Vu la décision attaquée et les autres pièces du dossier.
Vu :
- la loi organique n° 2004-192 du 27 février 2004 ;
- l’arrêté n° 1118 DIPAC du 5 juillet 2012 fixant le statut particulier du cadre d’emplois « application » ;
- le code de la sécurité intérieure ;
- le code de justice administrative.
Les parties ont été régulièrement averties du jour de l’audience.
Ont été entendus au cours de l’audience publique :
- le rapport de M. Katz,
- les conclusions de Mme Theulier de Saint-Germain, rapporteur public,
- et les observations de Maître Dumas pour M. L. et celles de Mme Perret représentant le haut-commissaire de la République en Polynésie française.
Considérant ce qui suit :
1. Par arrêté du 13 juin 2019, le maire de la commune de Faa’a a recruté M. L. en qualité de fonctionnaire stagiaire du cadre d’emplois « application » dans la spécialité « sécurité publique » afin d’exercer les fonctions d’agent de police municipale et ce, pour une durée de 12 mois à compter du 17 juin 2019. Par courrier du 11 juin 2019, le maire de la commune de Faa’a a sollicité du chef des subdivisions administratives des îles du Vent et des îles Sous-le-Vent l’agrément de M. L. pour exercer les fonctions d’agent de police municipale. Par sa requête, M. L. demande au tribunal d’annuler la décision du 8 juin 2020 ayant refusé de délivrer l’agrément sollicité.
Sur les conclusions à fin d’annulation :
2. Aux termes de l’article L. 211-2 du code des relations entre le public et l’administration : « Les personnes physiques ou morales ont le droit d’être informées sans délai des motifs des décisions administratives individuelles défavorables qui les concernent. A cet effet, doivent être motivées les décisions qui : « 7° Refusent une autorisation, sauf lorsque la communication des motifs pourrait être de nature à porter atteinte à l’un des secrets ou intérêts protégés par les dispositions du a au f du 2° de l’article L. 311-5 ».
3. Il ressort de la décision attaquée du 8 juin 2020 que si celle-ci mentionne les considérations factuelles qui en constituent le fondement, notamment les violences sur conjoint ou concubin dont s’est rendu coupable M. L., cette même décision ne mentionne aucun texte ni aucun des éléments de droit sur lesquelles elle se fonde. Par suite, M. L. est fondé à en demander l’annulation.
Sur les conclusions à fin d’injonction :
4. Le motif d’annulation énoncé au point précédent n’implique pas nécessairement qu’il soit enjoint au haut-commissaire de la République en Polynésie française de délivrer à M. L. un agrément aux fins de lui permettre d’exercer les fonctions d’agent de police judiciaire adjoint. En revanche, ce motif implique qu’il soit enjoint à l’administration de réexaminer la demande d’agrément en cause. Il y a lieu de prescrire au haut-commissaire de la République en Polynésie française de procéder à ce réexamen dans un délai d’un mois suivant la notification du jugement à intervenir.
DECIDE :
Article 1er : La décision de l’administrateur, chef des subdivisions administratives des îles du Vent et des îles Sous-le-Vent en date du 8 juin 2020 est annulée.

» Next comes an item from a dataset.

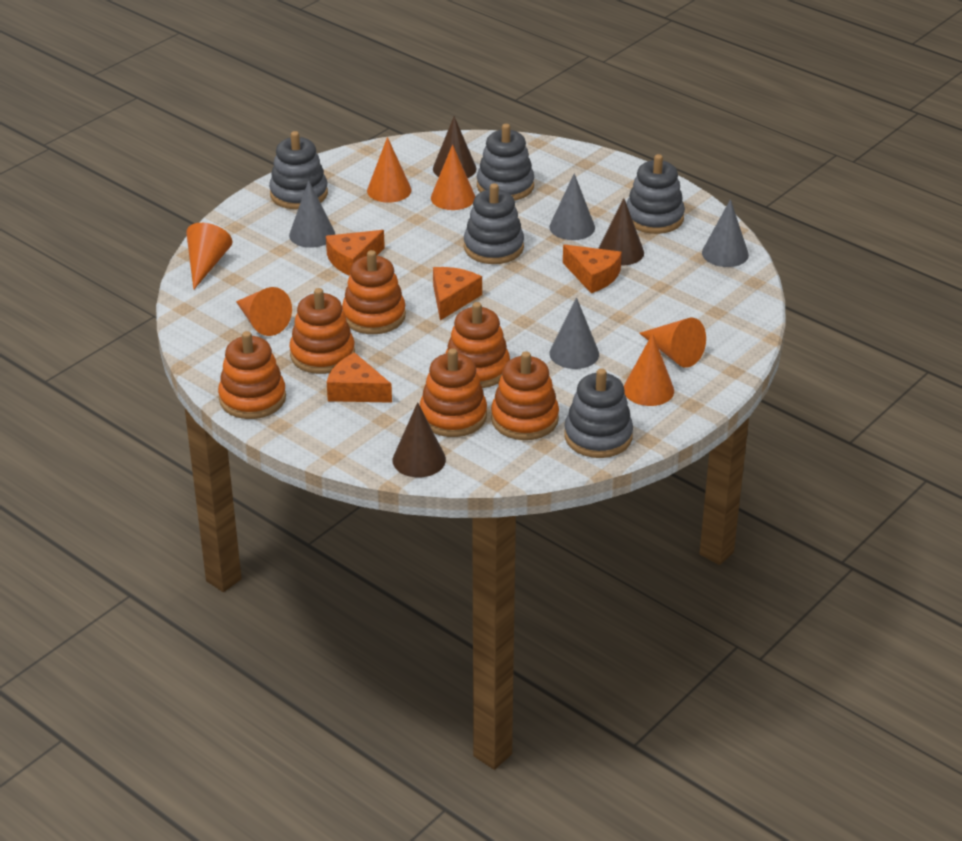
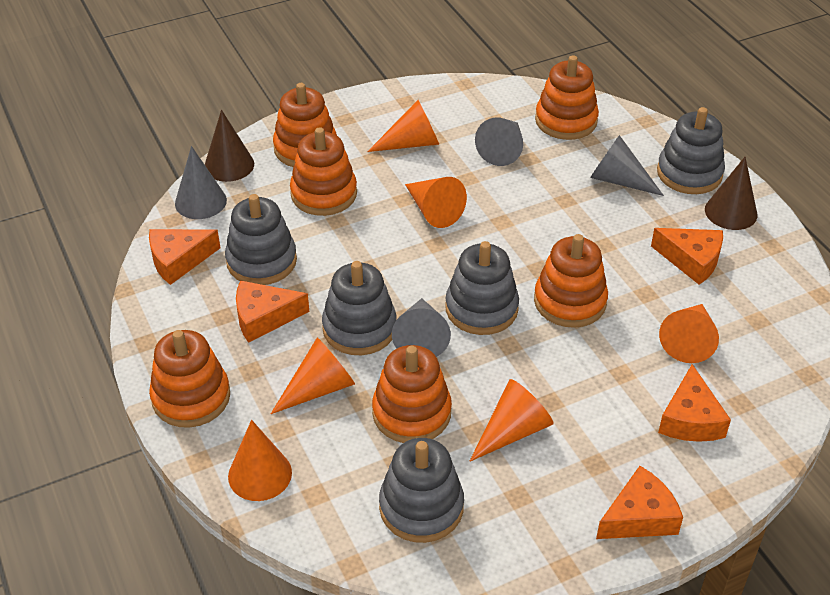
brown cone: [392,402,446,477] [433,116,477,178] [598,198,644,266] = 3 -> [205,110,254,182] [705,157,757,230] = 2
orange cheese: [326,230,385,276] [327,352,392,403] [433,267,482,321] [563,244,622,293] = 4 -> [149,229,220,285] [236,280,309,343] [596,466,683,539] [651,228,723,285] [658,364,731,442] = 5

Article 2 : Il est enjoint au haut-commissaire de la République en Polynésie française de réexaminer la demande d’agrément de M. L. en qualité d’agent de police judiciaire adjoint dans un délai d’un mois suivant la notification de la présente décision.
Article 3 : Le présent jugement sera notifié à M. L., au haut-commissaire de la République en Polynésie française et à la commune de Faa’a.
Délibéré après l’audience du 12 janvier 2021, à laquelle siégeaient :
M. Devillers, président,
M. Katz, premier conseiller,
M. Retterer, premier conseiller,
Rendu public par mise à disposition au greffe le 26 janvier 2021.
Le rapporteur,
D. Katz
Le président,
P. Devillers
La greffière,
D. Germain
La République mande et ordonne au haut-commissaire de la République en Polynésie française en ce qui le concerne ou à tous huissiers de justice à ce requis en ce qui concerne les voies de droit commun contre les parties privées, de pourvoir à l’exécution de la présente décision.